I mentioned earlier that I'm aware that things have changed, you know, in the last few years, and I think this is also a moment that's especially interesting to revisit the history of Asunción, to revisit other ways in which LGBTQ+ identities are represented in our two theaters, and striving for more.
Sánchez: I feel very hopeful for the upcoming playwrights or, like, next playwrights.
I'm older, so I don't want to be left out.
I'll be real honest.
I don't want to be left out.
And when I look at the upcoming playwrights, I want to say, you know, "I helped build the bridge we're all walking on, just like playwrights before me did, like Eddie Machado."
We still want to cross the bridge with you.
I'm totally your cheerleader, and I want you to keep moving forward.
But don't forget, I'm on the bridge with you.
Merced: There was so much joy in Asunción.
We laughed so much.
We established community with each other.
We learned from each other.
We made mistakes together.
And that space that Asunción created was one where the sense of family, the sense of history collided and merged in a way that allowed us to dream and to create new things.

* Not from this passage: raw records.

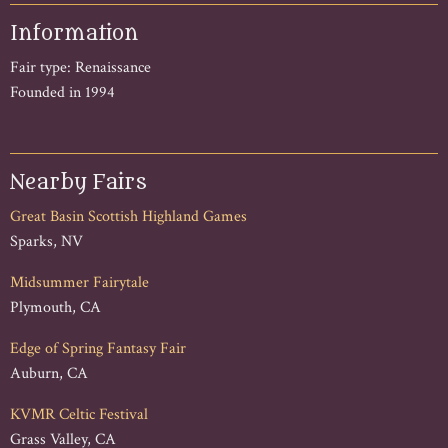
Information
Fair type: Renaissance
Founded in 1994
Nearby Fairs
Great Basin Scottish Highland Games
Sparks, NV
Midsummer Fairytale
Plymouth, CA
Edge of Spring Fantasy Fair
Auburn, CA
KVMR Celtic Festival
Grass Valley, CA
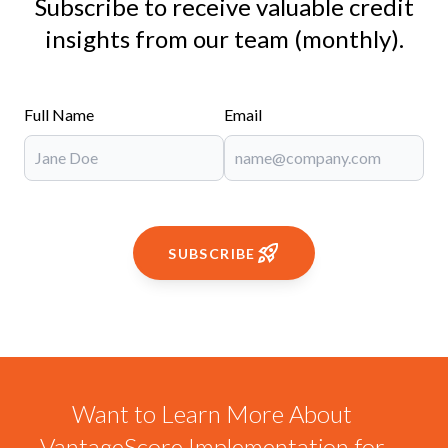
Subscribe to receive valuable credit
insights from our team (monthly).
Full Name
Email
SUBSCRIBE
Want to Learn More About
VantageScore Implementation for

And I always have the fondest memories of, each year, the cast coming together and saying, "Here we are, opening up another chapter, another book, another universe that can inform who we are and that our audiences here in the Bronx can participate from that and can contribute to that notion of, we are talking about our sons, our daughters, our families, our neighbors."
And all of us together make that amazing fabric that it's the community here in the South Bronx, in the Bronx, and the people that choose to come to this theater.
So Asunción provided that space and that dialogue.
It wasn't the only one, but it was a space that felt safe.
And people came here to see those shows, and they felt safe in this house.
And I think that invitation is one that continues here in our company.
I am grateful that there's a legacy now that we can look back and say, "Yes, we had really intelligent and important conversations about gender and sexuality in this company and with our audience in a way that continues the work of those artists and expands and allows those works and those artists to connect with audiences in a whole different way."
So I'm really proud that this took place.
I'm looking forward to the next iteration of Asunción as we move forward.
I love the fact that there's so many other programs happening right now.
Back then, we were the only ones or one of the few.
And now we have so many different programs, like, where it's a fest, theater festival and film festival and many initiatives throughout the nation.
And I'm glad that these conversations are happening, and I'm really proud.